Available records:
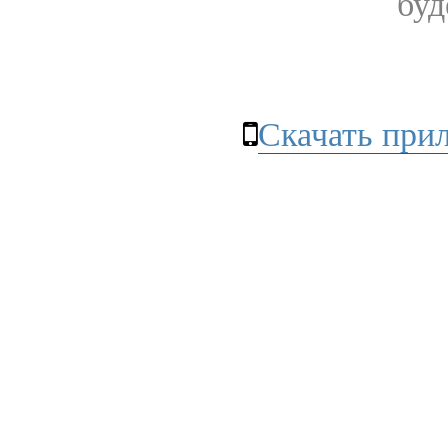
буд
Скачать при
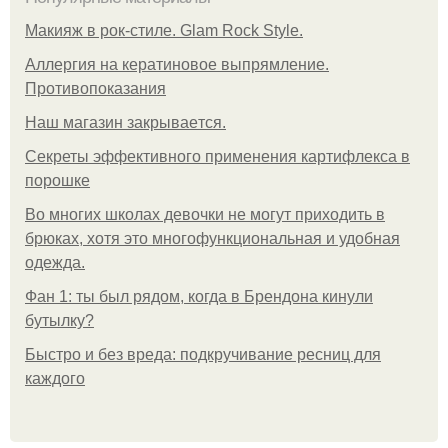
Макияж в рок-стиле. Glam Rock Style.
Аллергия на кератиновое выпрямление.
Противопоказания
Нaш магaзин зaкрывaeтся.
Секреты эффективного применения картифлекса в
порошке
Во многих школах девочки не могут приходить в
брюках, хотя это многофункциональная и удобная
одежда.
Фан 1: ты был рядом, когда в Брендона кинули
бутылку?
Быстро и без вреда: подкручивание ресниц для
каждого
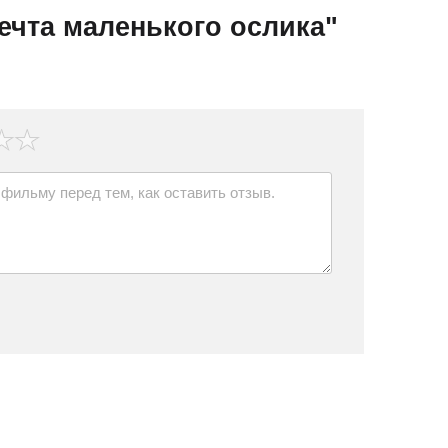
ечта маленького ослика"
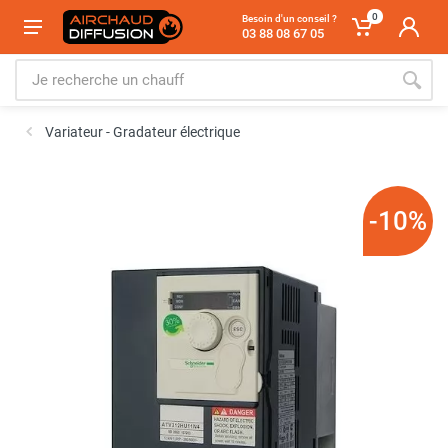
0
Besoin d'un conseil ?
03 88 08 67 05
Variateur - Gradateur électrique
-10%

--

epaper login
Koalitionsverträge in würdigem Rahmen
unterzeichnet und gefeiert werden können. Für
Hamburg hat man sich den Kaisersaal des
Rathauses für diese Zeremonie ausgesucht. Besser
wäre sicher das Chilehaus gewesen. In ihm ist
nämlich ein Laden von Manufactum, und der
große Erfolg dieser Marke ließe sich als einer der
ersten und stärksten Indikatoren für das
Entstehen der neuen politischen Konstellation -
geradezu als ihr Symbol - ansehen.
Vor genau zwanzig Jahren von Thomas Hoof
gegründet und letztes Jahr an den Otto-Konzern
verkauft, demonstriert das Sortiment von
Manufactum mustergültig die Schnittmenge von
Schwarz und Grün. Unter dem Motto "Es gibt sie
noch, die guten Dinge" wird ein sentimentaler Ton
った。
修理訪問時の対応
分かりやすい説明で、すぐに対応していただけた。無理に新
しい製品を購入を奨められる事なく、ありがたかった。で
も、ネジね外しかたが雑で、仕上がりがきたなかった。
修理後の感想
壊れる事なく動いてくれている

Exercise goal: Quote the rows from the line with "epaper login" to the line with "しい製品を購入を奨められる事なく、ありがたかった。で".

Result:
epaper login
Koalitionsverträge in würdigem Rahmen
unterzeichnet und gefeiert werden können. Für
Hamburg hat man sich den Kaisersaal des
Rathauses für diese Zeremonie ausgesucht. Besser
wäre sicher das Chilehaus gewesen. In ihm ist
nämlich ein Laden von Manufactum, und der
große Erfolg dieser Marke ließe sich als einer der
ersten und stärksten Indikatoren für das
Entstehen der neuen politischen Konstellation -
geradezu als ihr Symbol - ansehen.
Vor genau zwanzig Jahren von Thomas Hoof
gegründet und letztes Jahr an den Otto-Konzern
verkauft, demonstriert das Sortiment von
Manufactum mustergültig die Schnittmenge von
Schwarz und Grün. Unter dem Motto "Es gibt sie
noch, die guten Dinge" wird ein sentimentaler Ton
った。
修理訪問時の対応
分かりやすい説明で、すぐに対応していただけた。無理に新
しい製品を購入を奨められる事なく、ありがたかった。で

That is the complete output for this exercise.